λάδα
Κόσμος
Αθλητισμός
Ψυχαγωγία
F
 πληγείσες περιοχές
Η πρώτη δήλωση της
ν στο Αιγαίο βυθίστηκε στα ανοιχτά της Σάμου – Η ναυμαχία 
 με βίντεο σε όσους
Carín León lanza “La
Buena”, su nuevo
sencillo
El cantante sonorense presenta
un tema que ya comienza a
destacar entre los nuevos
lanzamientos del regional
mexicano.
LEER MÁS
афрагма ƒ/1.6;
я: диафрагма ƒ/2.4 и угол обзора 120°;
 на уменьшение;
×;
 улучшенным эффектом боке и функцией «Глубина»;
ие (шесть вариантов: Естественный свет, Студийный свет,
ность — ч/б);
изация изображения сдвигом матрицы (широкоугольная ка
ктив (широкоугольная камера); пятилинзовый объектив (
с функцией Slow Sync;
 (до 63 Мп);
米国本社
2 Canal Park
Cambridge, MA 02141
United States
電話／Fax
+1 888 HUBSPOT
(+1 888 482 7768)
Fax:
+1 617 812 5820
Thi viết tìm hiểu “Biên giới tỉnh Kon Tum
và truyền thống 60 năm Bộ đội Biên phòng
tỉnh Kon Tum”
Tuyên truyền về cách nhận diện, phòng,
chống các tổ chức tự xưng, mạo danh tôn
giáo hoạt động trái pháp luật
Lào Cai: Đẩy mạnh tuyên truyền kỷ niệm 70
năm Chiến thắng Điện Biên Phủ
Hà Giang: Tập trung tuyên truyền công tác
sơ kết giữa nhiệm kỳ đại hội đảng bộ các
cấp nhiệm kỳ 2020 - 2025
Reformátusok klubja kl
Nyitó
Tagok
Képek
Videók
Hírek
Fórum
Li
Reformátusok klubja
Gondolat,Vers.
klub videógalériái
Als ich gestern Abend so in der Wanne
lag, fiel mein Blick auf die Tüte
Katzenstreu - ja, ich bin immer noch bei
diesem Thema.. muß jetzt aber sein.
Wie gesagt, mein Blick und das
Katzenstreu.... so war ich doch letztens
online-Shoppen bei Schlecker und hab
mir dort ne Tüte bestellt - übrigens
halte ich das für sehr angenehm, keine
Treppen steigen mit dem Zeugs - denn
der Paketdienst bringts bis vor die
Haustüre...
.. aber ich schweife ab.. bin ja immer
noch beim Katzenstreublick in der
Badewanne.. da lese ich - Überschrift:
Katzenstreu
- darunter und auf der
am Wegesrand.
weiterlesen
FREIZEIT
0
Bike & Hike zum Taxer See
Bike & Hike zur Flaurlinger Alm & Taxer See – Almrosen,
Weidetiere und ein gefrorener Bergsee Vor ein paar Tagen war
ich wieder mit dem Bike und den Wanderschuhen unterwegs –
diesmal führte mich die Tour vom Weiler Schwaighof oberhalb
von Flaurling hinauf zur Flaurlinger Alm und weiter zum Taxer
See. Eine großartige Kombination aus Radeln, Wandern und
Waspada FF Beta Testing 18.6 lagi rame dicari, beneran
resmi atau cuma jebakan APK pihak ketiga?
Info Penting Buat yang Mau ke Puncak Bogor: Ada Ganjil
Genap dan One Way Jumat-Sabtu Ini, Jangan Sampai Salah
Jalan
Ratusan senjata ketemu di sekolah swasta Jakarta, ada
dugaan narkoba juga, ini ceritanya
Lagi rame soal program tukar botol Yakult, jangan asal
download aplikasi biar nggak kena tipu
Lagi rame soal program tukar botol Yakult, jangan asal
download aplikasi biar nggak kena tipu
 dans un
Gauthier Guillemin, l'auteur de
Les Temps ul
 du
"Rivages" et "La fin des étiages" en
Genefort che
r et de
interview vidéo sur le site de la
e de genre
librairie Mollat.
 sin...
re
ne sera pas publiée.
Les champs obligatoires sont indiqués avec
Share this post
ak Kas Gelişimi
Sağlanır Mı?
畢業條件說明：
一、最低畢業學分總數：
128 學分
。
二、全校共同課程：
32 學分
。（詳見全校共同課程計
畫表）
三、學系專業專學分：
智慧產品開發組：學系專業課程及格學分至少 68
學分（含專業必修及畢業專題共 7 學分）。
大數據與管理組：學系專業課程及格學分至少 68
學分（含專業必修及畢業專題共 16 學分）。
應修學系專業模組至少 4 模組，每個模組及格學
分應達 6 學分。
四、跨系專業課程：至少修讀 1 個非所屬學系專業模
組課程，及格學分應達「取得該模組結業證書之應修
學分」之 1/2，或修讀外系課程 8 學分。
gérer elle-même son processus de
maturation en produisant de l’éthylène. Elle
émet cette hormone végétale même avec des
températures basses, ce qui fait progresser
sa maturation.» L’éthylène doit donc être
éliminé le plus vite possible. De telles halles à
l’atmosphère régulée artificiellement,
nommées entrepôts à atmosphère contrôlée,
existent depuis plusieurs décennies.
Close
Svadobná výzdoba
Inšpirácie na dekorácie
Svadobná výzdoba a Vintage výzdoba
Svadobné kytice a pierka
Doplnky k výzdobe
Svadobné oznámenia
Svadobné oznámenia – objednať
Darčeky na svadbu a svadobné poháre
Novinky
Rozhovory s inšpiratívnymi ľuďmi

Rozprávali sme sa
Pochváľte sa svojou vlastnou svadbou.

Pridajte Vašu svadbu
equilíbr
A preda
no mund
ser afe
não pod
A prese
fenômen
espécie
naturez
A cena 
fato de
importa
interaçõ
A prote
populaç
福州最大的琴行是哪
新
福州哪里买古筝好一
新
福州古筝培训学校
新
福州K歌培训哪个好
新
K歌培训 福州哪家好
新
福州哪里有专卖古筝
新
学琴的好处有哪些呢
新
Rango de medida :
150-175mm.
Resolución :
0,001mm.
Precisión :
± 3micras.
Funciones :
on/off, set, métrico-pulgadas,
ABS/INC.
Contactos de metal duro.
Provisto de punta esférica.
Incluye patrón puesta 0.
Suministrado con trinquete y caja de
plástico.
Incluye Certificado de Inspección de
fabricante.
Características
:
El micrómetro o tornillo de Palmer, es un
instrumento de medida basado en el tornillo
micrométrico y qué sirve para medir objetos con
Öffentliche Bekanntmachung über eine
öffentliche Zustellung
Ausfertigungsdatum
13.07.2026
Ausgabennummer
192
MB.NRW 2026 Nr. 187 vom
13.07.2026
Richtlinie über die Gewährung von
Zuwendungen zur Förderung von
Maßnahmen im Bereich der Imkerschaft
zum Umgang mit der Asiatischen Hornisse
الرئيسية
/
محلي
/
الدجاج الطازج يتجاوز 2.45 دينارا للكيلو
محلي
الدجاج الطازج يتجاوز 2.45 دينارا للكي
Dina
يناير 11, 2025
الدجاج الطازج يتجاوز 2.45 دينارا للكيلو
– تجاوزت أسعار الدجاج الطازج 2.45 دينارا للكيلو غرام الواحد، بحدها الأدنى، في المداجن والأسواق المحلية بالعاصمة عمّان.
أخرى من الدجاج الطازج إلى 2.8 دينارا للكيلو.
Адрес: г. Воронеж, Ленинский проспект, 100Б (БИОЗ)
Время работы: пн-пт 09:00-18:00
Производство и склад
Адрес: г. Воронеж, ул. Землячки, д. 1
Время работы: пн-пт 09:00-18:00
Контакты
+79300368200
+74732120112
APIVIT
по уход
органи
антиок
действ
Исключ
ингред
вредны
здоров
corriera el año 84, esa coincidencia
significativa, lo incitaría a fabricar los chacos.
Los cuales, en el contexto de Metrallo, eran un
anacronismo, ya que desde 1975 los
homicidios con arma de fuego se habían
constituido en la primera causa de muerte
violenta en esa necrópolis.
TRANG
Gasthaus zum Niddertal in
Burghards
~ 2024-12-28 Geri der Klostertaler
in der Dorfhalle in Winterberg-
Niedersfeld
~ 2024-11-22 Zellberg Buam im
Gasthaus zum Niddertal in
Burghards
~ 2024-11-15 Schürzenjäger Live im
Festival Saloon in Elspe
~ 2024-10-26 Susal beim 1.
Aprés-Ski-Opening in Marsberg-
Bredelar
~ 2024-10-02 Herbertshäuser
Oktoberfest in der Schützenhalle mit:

### DIRECTIONS
Take from the material above the lines running from the one with "Thi viết tìm" through the one with "bin ja immer", and repeat them exactly, with nothing else.

### TASK OUTPUT
Thi viết tìm hiểu “Biên giới tỉnh Kon Tum
và truyền thống 60 năm Bộ đội Biên phòng
tỉnh Kon Tum”
Tuyên truyền về cách nhận diện, phòng,
chống các tổ chức tự xưng, mạo danh tôn
giáo hoạt động trái pháp luật
Lào Cai: Đẩy mạnh tuyên truyền kỷ niệm 70
năm Chiến thắng Điện Biên Phủ
Hà Giang: Tập trung tuyên truyền công tác
sơ kết giữa nhiệm kỳ đại hội đảng bộ các
cấp nhiệm kỳ 2020 - 2025
Reformátusok klubja kl
Nyitó
Tagok
Képek
Videók
Hírek
Fórum
Li
Reformátusok klubja
Gondolat,Vers.
klub videógalériái
Als ich gestern Abend so in der Wanne
lag, fiel mein Blick auf die Tüte
Katzenstreu - ja, ich bin immer noch bei
diesem Thema.. muß jetzt aber sein.
Wie gesagt, mein Blick und das
Katzenstreu.... so war ich doch letztens
online-Shoppen bei Schlecker und hab
mir dort ne Tüte bestellt - übrigens
halte ich das für sehr angenehm, keine
Treppen steigen mit dem Zeugs - denn
der Paketdienst bringts bis vor die
Haustüre...
.. aber ich schweife ab.. bin ja immer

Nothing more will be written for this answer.